Top of MATERIAL SUPPLIED
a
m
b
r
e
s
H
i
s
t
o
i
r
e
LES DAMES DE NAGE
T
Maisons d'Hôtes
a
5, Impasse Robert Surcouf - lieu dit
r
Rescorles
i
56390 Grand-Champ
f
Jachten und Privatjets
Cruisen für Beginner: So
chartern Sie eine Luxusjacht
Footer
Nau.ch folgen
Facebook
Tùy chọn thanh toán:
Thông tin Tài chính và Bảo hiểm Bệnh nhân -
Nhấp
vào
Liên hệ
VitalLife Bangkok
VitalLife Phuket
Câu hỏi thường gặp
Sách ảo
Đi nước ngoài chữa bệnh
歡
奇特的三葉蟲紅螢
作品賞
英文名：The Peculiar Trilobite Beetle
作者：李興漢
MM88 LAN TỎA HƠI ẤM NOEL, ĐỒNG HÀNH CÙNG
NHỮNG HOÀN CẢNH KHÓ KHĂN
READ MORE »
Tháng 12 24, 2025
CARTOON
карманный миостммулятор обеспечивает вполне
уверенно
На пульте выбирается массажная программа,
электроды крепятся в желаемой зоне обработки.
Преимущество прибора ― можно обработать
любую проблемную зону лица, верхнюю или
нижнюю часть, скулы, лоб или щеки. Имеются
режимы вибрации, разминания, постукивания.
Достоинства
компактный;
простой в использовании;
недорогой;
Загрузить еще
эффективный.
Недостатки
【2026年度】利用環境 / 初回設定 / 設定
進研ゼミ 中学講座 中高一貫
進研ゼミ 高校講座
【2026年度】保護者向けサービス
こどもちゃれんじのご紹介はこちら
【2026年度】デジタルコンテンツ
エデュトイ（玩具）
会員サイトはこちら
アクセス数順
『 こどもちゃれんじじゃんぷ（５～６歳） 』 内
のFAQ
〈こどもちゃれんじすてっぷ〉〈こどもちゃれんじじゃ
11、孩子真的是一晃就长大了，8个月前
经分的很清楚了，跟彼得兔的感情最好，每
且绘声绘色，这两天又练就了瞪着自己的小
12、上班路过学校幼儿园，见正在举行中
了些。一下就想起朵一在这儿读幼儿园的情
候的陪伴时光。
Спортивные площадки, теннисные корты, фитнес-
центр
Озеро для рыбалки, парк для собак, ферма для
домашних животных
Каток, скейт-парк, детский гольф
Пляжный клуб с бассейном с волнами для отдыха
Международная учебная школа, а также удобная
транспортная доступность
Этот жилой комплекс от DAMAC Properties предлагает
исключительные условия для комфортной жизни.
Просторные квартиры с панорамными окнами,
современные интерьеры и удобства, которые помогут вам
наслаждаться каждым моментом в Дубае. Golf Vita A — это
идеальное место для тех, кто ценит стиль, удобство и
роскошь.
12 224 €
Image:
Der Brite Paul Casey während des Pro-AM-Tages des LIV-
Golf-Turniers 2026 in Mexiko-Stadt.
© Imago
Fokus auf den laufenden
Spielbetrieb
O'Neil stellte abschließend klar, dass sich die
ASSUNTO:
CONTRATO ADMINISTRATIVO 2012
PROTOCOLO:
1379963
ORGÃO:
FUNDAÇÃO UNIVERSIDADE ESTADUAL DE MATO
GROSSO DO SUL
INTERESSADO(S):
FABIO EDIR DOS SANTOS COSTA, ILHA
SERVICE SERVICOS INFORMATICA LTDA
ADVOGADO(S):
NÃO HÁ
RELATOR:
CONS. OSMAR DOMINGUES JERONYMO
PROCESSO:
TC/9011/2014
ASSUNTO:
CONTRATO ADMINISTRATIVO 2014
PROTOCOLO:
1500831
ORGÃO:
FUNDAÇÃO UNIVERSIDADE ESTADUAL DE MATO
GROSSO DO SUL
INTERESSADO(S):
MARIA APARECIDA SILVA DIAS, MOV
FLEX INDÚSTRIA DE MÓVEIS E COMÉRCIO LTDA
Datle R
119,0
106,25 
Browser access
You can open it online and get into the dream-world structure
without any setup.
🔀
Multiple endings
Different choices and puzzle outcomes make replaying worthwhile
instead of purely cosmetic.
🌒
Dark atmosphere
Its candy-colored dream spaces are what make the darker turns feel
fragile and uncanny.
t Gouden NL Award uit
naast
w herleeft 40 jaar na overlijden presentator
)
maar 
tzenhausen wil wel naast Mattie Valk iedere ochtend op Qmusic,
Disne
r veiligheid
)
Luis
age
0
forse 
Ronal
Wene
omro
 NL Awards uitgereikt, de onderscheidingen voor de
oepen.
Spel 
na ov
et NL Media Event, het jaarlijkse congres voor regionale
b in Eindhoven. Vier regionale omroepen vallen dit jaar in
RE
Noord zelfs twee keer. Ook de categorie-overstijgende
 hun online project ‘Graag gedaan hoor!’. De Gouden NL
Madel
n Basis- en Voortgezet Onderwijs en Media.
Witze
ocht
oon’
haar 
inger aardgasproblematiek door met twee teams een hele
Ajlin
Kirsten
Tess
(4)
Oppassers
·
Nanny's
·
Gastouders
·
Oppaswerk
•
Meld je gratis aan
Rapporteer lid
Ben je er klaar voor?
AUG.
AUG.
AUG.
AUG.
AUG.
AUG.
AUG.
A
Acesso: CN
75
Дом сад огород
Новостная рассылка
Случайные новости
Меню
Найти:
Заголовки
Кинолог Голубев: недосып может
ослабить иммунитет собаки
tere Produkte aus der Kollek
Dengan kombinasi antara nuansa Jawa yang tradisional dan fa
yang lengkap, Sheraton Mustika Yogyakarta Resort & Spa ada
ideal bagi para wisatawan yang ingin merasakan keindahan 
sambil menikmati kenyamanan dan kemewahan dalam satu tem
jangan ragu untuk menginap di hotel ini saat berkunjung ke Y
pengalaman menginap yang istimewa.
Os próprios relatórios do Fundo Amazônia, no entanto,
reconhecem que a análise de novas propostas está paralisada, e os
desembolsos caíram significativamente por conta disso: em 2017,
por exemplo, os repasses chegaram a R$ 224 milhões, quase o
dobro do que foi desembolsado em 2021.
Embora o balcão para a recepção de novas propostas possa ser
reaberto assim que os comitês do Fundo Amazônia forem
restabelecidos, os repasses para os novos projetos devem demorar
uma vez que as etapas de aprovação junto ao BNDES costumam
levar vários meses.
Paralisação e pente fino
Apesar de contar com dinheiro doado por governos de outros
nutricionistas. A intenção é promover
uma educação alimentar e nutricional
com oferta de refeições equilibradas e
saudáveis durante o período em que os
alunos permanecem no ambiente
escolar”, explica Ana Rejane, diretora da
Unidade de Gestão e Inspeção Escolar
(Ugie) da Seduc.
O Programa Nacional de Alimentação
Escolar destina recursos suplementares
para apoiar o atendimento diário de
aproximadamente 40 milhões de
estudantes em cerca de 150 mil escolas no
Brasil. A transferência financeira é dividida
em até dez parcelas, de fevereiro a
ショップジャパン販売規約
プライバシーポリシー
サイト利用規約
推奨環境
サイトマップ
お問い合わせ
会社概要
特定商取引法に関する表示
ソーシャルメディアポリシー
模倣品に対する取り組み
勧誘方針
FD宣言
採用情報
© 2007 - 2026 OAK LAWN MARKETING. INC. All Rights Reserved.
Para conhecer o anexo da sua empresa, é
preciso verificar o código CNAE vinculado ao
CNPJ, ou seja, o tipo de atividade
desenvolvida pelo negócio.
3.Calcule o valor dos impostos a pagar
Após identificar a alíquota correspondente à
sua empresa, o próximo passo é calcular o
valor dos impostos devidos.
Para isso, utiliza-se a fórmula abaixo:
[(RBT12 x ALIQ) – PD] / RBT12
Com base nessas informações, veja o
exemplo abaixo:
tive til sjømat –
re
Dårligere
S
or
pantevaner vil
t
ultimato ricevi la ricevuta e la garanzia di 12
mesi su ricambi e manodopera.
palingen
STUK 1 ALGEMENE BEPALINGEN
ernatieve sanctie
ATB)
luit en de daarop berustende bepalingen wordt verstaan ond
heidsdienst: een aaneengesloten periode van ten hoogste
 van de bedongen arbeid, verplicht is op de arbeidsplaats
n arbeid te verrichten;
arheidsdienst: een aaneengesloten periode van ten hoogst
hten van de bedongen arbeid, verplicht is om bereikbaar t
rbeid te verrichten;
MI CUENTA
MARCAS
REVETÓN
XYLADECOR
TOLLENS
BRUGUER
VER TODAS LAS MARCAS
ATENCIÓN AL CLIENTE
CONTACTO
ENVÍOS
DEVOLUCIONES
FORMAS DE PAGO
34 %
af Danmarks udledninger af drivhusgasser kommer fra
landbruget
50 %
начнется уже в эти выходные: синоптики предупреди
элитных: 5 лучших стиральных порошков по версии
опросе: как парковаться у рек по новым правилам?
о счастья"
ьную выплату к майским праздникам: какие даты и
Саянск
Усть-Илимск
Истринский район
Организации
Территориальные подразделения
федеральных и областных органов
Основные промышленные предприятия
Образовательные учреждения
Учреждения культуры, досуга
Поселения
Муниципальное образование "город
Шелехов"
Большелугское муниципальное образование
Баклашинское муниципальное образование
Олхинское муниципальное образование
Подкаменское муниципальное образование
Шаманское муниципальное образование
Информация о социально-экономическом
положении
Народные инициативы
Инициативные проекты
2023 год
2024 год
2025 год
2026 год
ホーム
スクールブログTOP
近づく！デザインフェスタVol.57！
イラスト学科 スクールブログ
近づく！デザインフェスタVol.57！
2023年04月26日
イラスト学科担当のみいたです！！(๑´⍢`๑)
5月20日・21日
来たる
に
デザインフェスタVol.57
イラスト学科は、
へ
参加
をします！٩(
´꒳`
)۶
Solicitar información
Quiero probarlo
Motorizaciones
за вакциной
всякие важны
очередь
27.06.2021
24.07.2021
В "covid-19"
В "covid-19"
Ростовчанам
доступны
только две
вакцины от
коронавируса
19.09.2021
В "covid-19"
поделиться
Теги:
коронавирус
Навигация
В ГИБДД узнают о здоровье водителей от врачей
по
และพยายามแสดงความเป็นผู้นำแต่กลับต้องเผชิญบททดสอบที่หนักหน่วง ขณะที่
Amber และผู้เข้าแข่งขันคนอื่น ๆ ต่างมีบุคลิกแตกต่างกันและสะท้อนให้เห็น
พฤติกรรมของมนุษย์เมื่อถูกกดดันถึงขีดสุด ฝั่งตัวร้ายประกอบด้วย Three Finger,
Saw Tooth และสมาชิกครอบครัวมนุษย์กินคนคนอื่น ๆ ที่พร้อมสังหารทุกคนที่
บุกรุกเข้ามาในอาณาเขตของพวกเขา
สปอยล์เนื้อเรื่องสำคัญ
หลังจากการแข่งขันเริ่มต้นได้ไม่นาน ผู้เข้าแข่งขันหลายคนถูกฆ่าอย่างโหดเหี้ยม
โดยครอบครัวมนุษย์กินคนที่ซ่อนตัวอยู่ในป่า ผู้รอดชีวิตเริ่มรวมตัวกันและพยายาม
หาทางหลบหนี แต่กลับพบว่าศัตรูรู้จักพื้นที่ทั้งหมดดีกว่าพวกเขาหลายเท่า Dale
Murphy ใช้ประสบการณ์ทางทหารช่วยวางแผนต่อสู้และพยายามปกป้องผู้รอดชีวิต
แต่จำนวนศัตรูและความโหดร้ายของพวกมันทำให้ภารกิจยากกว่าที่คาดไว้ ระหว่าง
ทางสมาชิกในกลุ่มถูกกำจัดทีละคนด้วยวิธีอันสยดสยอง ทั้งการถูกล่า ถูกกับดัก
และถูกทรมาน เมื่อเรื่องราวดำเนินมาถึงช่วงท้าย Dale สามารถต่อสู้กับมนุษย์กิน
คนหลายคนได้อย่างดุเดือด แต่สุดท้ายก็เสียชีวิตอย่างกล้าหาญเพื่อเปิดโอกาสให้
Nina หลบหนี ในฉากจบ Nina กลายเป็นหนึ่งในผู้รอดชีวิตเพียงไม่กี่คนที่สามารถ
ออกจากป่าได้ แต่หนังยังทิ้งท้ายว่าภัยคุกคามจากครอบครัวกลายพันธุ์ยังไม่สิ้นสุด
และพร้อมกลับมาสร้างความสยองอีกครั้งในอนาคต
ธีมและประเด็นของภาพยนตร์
Bottom of MATERIAL SUPPLIED
**PROMPT**.
A single number, please: the count of lines above that contain the string "arbeid".

**TASK ANSWER**.
3